Jednym ze sposobem zapewnienia opieki dzieciom, które zostały pokrzywdzone przez los jest rodzina zastępcza. To w niej młodzi ludzie mogą znaleźć ciepło, otuchę i troskę.

Zaczynałam jako pogotowie rodzinne, potem byłam rodziną zastępczą, teraz jestem zawodową rodziną zastępczą. Momentami są trudności i łzy, ale wszystko to jest przepełnione radością i miłością. Gdy do domu trafia kolejne dziecko to wszyscy świętujemy

- mówi Zdzisława Czop, mama zastępcza. - Trzeba zacząć wszystko od początku, na nowo poukładać nasze dotychczasowe życie. Wszystkie moje dzieci cieszą się, gdy pojawiają się nowe. Mam dwójkę własnych dzieci, które są już dorosłe. W wolnych chwilach uczestniczą w opiece nad dziećmi. Choć bywają dni trudne, to nigdy nie żałowałam , a taką decyzję podjęłabym drugi raz.

Choć opieka nad dziećmi z założenia ma być tylko czasowa, to dzieci i opiekunowie przywązują się do siebie.

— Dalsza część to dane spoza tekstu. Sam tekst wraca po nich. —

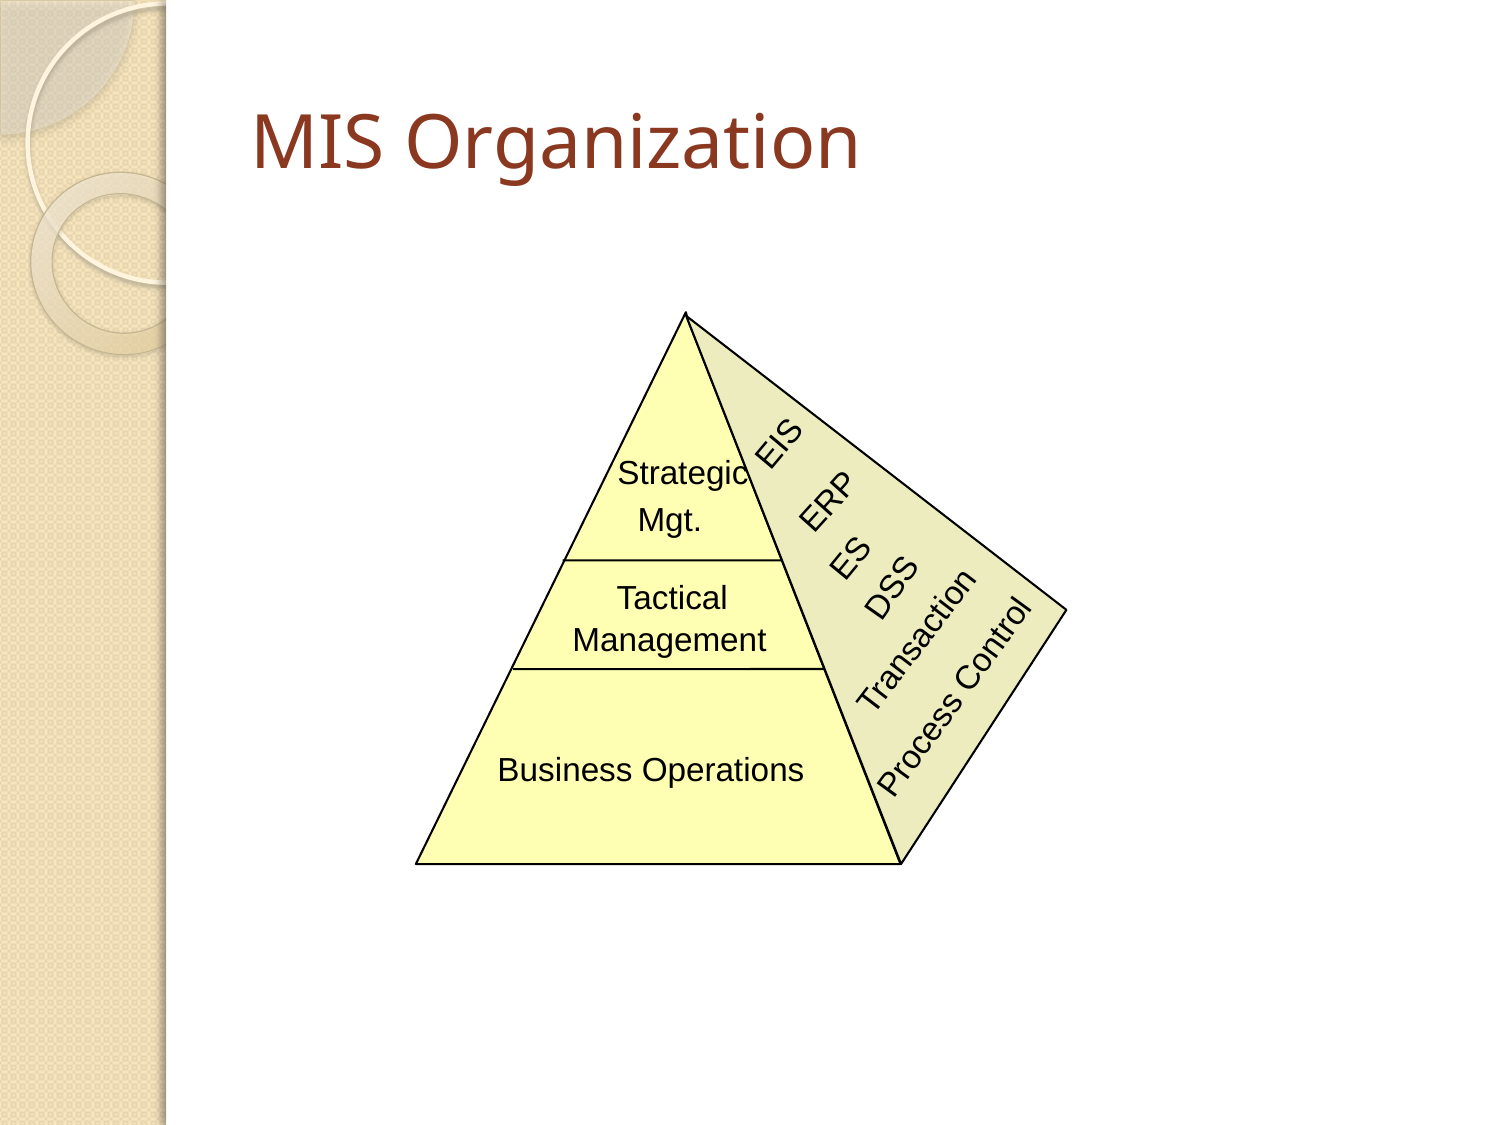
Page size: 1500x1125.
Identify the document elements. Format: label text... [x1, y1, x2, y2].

- Rodzina zastępcza jest tylko na określony czas. Dzieci pozostają w takiej rodzinie do momentu adopcji, usamodzielnienia się lub powrotu do domu rodzinnego. Jednak ta czasowość jest tylko prawnie. Opiekunowie przyzwyczajają się do swoich podopiecznych i pozostają zawsze w ich sercu - mówi Beata Kowalczyk, dyrektor Powiatowego Centrum Pomocy Rodzinie.

- Teraz jest łatwiej niż kiedyś. Nie przez to, że łatwiej się rozstać, ale łatwiejsza jest komunikacja. Telefony i internet pomagają utrzymać kontakt. Czasami mam potrzebę napisać wiadomość, by dowiedzieć się czy wszystko dobrze się układa. Dostaję zdjęcia moich byłych podopiecznych. Czasami częściej, czasami rzadziej, ale najważniejsze jest to, że widzę jak dzieci dorośleją - dodaje pani Zdzisława.

Zobacz: Świąteczno-zimowy nastrój zawitał do Pruszcza Gdańskiego. Zobacz galerię zdjęć! [ZDJĘCIA]

Pod pieczę rodziny zastępczej trafiają nieraz dzieci trudne, wymagające uwagi i zainteresowania. Rodziny w takich sytuacjach nigdy nie zostają same. Zawsze mogą otrzymać pomoc od pracowników Powiatowego Centrum Rodziny. Każda z rodzin ma swojego koordynatora. Organizowane są grupy wsparcia. Do pomocy jest także psycholog, pedagog i prawnik. Ponadto wypłacane są świadczenia na pokrycie utrzymania dziecka i pomoc materialna dla pełnoletnich wychowanków.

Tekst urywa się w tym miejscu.